5 Creepy Travel Sites You’d Actually Want To Visit
There are a number of spooky stories. Some are completely based in fantasy while others like recent murders a little too macabre. Mysterious encounters, sightings, and places you would actually want to visit (outside of the creepiness) do exist. These are 5 creepy sites from the foXnoMad Podcast you might actually want to visit on your next trip.
1. Margate Shell Grotto
Located in Kent, England and discovered in 1835 by a father and son digging around a duck pond, the Margate Shell Grotto is a snaking 185 square meter cavern. Adorned with over 4.6 million shells, it contains an altar room and rotunda. Nobody knows who built this mysterious site and there aren’t any good guesses either. You can though visit the Margate Shell Grotto for a few British Pounds and explore it yourself.

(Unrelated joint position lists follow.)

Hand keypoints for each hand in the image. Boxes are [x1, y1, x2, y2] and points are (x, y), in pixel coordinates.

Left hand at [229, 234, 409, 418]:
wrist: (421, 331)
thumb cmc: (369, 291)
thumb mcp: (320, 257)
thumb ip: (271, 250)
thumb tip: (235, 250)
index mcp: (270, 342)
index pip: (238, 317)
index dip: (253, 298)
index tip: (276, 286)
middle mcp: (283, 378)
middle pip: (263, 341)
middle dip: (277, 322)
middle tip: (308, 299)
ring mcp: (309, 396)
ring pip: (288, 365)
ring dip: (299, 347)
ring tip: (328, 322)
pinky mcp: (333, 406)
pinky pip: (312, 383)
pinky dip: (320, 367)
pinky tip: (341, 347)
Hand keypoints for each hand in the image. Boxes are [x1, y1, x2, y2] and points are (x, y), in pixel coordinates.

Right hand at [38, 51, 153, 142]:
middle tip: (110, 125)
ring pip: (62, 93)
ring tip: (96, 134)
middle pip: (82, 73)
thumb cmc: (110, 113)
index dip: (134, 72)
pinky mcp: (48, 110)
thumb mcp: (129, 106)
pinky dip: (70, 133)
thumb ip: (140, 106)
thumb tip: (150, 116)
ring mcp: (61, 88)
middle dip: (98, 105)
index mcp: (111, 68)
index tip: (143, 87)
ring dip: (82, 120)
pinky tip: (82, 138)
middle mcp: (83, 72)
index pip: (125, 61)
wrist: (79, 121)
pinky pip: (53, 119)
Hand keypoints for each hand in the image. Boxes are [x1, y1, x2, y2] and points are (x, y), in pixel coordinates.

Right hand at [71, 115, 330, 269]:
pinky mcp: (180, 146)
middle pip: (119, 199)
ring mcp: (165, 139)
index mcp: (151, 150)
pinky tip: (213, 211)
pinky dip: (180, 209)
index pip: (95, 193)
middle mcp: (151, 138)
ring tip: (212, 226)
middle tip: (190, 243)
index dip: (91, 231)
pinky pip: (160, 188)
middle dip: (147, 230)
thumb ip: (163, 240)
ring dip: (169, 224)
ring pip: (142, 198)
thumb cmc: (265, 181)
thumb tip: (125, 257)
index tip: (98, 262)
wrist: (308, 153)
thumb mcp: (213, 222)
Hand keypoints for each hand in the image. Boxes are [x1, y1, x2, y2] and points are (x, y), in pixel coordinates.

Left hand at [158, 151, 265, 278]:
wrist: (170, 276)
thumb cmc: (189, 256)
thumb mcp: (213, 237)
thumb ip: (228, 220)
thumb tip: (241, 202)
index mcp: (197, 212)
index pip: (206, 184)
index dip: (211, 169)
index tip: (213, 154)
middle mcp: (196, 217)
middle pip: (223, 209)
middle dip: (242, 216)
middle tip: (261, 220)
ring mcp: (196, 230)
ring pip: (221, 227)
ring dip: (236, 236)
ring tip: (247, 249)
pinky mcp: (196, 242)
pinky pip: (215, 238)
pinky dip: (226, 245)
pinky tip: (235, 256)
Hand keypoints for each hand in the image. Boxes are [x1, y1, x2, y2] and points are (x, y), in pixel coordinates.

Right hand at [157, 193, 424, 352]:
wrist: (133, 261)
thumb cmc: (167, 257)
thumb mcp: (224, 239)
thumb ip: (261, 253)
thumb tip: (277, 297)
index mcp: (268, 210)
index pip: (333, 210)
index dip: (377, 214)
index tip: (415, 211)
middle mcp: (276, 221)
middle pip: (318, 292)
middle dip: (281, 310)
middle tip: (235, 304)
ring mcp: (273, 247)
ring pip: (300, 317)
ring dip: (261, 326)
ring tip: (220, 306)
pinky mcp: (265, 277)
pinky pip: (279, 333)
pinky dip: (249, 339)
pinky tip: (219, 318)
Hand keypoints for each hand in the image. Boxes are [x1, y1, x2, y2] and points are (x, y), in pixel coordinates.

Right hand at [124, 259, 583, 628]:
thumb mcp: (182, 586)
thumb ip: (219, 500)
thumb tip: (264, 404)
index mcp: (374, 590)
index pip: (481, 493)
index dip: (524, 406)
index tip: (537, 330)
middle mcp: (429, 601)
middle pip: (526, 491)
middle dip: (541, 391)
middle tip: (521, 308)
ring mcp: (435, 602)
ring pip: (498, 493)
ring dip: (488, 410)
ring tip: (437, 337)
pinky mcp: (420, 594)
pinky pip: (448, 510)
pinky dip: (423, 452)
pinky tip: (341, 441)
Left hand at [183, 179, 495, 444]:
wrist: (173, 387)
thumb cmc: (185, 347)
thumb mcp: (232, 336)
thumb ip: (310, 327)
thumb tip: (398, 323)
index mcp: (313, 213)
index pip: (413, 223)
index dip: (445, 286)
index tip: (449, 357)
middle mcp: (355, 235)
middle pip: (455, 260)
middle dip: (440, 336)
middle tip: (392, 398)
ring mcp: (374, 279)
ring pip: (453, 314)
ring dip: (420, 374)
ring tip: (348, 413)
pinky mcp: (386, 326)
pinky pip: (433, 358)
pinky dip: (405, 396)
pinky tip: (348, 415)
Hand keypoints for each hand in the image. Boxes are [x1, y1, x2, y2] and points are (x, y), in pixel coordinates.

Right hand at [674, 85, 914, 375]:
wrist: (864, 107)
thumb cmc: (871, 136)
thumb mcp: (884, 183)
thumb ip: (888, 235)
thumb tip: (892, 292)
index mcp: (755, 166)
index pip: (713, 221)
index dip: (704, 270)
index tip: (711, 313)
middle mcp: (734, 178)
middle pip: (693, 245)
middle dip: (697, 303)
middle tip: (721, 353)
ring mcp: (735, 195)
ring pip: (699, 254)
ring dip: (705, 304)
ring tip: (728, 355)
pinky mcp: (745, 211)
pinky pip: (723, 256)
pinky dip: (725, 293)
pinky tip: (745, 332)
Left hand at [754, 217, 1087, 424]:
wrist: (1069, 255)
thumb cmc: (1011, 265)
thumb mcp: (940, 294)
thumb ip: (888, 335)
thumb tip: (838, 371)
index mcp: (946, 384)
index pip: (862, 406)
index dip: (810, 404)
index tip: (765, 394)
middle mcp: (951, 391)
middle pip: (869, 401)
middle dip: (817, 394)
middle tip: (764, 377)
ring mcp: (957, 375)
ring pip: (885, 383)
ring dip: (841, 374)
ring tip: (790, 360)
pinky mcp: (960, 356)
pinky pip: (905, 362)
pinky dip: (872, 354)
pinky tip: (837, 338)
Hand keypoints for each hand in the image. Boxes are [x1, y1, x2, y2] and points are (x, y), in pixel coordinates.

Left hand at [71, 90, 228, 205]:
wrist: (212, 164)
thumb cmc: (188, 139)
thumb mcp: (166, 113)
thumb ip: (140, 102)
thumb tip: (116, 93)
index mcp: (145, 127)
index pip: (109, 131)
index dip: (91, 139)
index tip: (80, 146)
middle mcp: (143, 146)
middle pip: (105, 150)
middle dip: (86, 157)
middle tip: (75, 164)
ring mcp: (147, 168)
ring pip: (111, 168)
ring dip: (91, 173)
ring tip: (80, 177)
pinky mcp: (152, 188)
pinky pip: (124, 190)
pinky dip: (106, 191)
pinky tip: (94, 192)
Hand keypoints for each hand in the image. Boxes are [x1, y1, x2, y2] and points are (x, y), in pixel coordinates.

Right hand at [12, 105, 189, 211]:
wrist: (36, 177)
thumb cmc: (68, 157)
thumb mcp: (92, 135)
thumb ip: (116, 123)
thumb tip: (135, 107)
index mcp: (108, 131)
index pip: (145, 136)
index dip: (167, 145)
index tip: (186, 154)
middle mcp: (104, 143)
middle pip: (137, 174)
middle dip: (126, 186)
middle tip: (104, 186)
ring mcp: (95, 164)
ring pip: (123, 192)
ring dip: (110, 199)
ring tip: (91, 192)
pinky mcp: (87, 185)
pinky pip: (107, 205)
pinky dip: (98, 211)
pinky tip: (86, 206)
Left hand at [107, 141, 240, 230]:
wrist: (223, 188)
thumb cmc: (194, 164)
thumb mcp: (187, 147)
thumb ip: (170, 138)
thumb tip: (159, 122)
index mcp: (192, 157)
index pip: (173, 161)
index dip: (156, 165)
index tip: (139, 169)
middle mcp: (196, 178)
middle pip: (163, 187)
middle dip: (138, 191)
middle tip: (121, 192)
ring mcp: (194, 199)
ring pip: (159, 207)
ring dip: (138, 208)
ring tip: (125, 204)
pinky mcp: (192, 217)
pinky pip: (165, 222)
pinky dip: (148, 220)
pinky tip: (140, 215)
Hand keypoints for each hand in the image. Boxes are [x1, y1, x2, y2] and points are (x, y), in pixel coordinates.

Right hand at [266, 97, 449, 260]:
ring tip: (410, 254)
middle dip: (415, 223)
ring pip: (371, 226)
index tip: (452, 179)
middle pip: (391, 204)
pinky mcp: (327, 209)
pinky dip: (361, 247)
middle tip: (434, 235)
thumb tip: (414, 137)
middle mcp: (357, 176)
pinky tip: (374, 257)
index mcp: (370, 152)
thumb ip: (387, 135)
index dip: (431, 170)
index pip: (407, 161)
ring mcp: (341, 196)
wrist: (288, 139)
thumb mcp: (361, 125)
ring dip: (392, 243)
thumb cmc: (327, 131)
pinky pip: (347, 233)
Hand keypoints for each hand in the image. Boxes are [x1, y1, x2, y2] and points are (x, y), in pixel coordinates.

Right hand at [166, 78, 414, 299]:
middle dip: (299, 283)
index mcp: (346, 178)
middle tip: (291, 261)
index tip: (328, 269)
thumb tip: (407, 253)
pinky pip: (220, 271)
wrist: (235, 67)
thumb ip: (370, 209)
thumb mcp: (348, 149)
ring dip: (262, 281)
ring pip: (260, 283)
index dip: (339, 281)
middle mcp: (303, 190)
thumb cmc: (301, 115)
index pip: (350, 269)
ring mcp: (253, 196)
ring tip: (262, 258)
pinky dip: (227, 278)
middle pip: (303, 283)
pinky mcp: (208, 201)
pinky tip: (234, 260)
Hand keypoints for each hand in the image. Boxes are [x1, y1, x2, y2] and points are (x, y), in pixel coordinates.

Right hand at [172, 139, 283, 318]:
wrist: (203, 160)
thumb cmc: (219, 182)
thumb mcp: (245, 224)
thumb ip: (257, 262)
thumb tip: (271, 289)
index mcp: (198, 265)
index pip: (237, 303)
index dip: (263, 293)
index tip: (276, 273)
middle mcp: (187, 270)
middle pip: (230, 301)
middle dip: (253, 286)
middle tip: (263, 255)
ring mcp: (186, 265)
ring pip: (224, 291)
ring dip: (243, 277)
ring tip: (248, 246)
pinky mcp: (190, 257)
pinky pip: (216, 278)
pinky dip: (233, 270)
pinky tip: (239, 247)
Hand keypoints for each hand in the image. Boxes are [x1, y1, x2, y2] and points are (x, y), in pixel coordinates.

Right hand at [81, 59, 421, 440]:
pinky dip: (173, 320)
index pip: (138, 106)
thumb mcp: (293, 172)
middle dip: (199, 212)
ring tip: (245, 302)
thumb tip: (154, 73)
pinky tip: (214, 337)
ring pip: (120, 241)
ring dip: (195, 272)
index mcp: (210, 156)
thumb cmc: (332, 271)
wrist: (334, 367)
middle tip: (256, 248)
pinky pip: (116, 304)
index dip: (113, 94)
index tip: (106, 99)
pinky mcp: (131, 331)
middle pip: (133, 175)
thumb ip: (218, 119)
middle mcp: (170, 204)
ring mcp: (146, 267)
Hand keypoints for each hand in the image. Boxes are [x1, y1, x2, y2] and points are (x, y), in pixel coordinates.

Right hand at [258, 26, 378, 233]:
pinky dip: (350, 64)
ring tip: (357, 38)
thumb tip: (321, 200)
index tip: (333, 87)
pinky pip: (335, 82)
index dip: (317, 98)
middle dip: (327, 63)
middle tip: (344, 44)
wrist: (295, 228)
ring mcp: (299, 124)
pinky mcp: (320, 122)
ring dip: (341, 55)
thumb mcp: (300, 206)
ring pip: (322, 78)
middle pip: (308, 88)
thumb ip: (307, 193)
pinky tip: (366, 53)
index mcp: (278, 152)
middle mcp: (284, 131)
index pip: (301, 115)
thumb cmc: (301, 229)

2. Socorro UFO Landing Site
On April 24, 1964, just outside of Socorro, New Mexico, Police Officer Lonnie Zamora was chasing a speeding teenager. As he headed out into the desert though something caught his eye. Zamora stopped pursuit and saw a craft with beings walking around outside. The U.S. Air Force conducted an investigation, collection photos and physical evidence to corroborate Zamora’s story. Even to this day, the official government site of Socorro lists its coordinates.
3. Historic Anchorage Hotel
Built in 1916 and the only historic hotel in Alaska’s largest city, the Historic Anchorage Hotel is known for 3 ghosts whose sightings are so common, a guest book at reception records them. If you want to see the otherworldly little boy, murdered police chief, or ghastly bride, rooms 215, 217, 202 and 205 are know to be especially haunting.
4. Ruwa, Zimbabwe
One of the most conventionally un-explainable UFO encounters, the mass sighting and interaction between 62 students and faculty of an alien craft and beings in Ruwa, Zimbabwe has shook those who’ve studied it. Harvard professor of psychiatry John Mack interviewed the kids extensively and BBC’s local correspondent Tim Leach said after his investigation, “I could handle war zones, but I could not handle this.”
5. Bunny Man Bridge
The urban legend is creepy but the true story is even more bizarre. Studied for over a decade by Fairfax County Archivist Brian Conley, his paper on the government website is the foremost treatise on the Bunny Man. A small bridge in northern Virginia, there’s no asylum or gutted bunnies like the myth but a hatch through a car window? That happened to a couple on October 18, 1970 but a man dressed in a bunny outfit. Nobody was hurt and two weeks later, the Bunny Man was sighted again. Axe in hand, attacking an abandoned home, he threatened witnesses to stay away. Since then, he’s not been seen and nobody knows who this person was. You can try your luck (or lack thereof) on a Halloween at midnight, with a number of locals who dare to defy the curse of the Bunny Man.